If we do not want to employ sustainability reasons to ban AI altogether, because we still want to harness the impressive results it can have in some areas, two guiding principles should be seriously discussed and taken into account in policy discourse, better sooner than later.

Stop unformation gathering – Many new sustainability-related AI applications promise to generate new insights, may it be regarding forest health, biodiversity indicators or crop quality. Yet, in most cases of possible protective climate or biodiversity action we as humanity already have sufficient scientific actionable insight. Getting more information is never bad, but the grave implications of AI use might not justify mere theoretical curiosity. Such research could even have a delaying effect, if decision-makers use it to wait for more detailed but practically meaningless results. I call these kinds of results, i.e. the information produced by an obsessive focus on getting more data – without taking action on the sufficient knowledge already available – unformation, which must be called out and prevented, especially when used as pretext for inaction.

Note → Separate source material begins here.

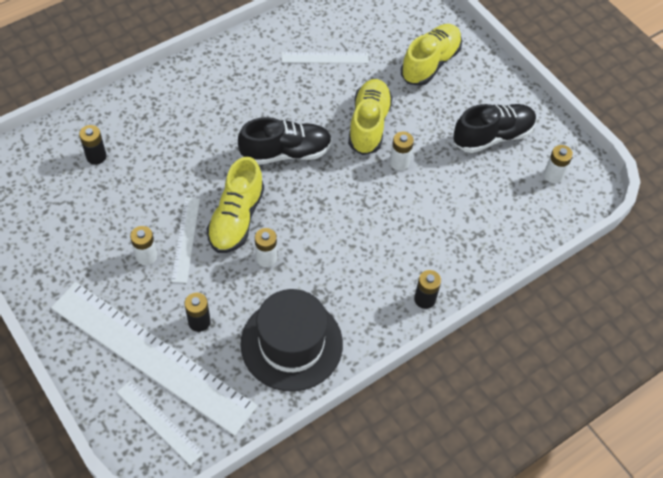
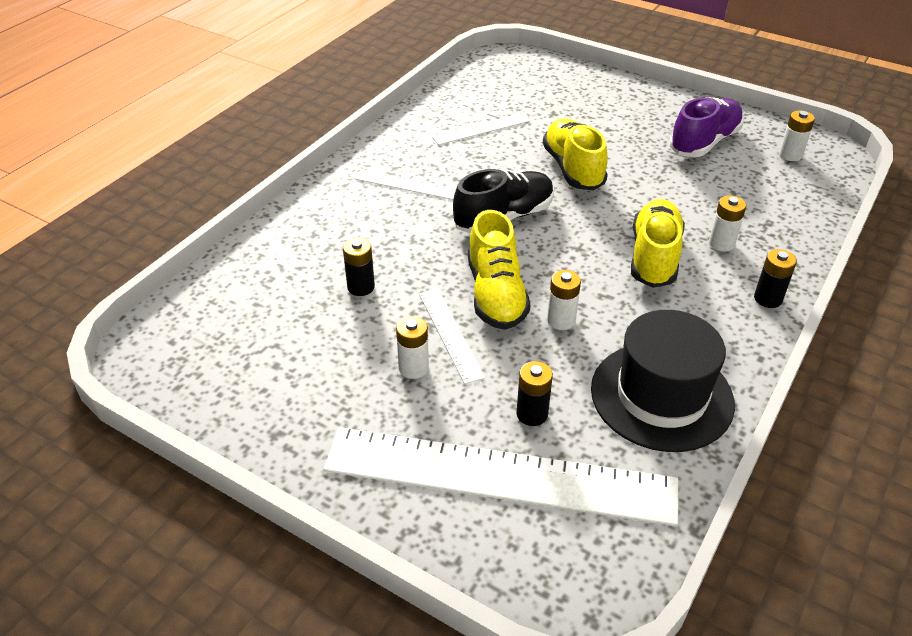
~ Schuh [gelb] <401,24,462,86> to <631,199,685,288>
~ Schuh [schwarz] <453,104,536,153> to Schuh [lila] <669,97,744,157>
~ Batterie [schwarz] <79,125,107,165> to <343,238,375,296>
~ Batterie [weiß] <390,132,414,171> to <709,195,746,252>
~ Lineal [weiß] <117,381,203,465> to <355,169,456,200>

Small is beautiful – The larger an AI system, the more devastating are the sustainability-related effects as described above. Although there is much talk currently regarding large language models (LLMs) like ChatGPT, Bart, and the like, the field of AI itself is already nearly 70 years old and has also, together with adjacent disciplines such as statistics, produced all kinds of rather lightweight approaches (e.g. Hansen et al., 2020). Those small systems are usually really good for one specific use case, like water usage optimisation or visual bike detection. They are not only environmentally lightweight, but also do not promote power centralisation like LLMs necessarily do (Rehak, 2023, p. 30); small AI is beautiful AI. Furthermore, currently all kinds of purposes are being pursued utilising powerful AI systems. However, in many areas it has been proven that with a bit of development effort, similarly usable results can be achieved using conventional and lightweight non-AI data processing methods, such as traditional statistics (e.g. Cerasa et al., 2022). If this is possible, AI must not be used. So let’s focus on lightweight systems and call for digital degrowth (Aanestad, 2023; Kwet 2024).

Collective conclusion

Currently hyped kinds of AI like LLMs are amongst the resource hungriest digital technologies we humans have ever developed and they depend on exceptionally exploitative and destructive AI supply chains, e.g. the broad introduction of AI drives the construction of one hyperscaler data centre after the other (Marx, 2024) while taking renewable energy away from other uses. From a sustainability point of view such technology needs an extremely well argued case for still being deployed today. Merely increasing profit for a few is no such case and given the fact that LLMs are largely used for misinformation, surveillance, and desire creation (Castor & Gerard, 2023), it is hard to see why such systems should exist at all. There are indeed some benefits, but are they really worth it?

No single person can answer that, so this clearly is a topic for collective negotiation, preferably as a public interest issue and preferably without AI stakeholders.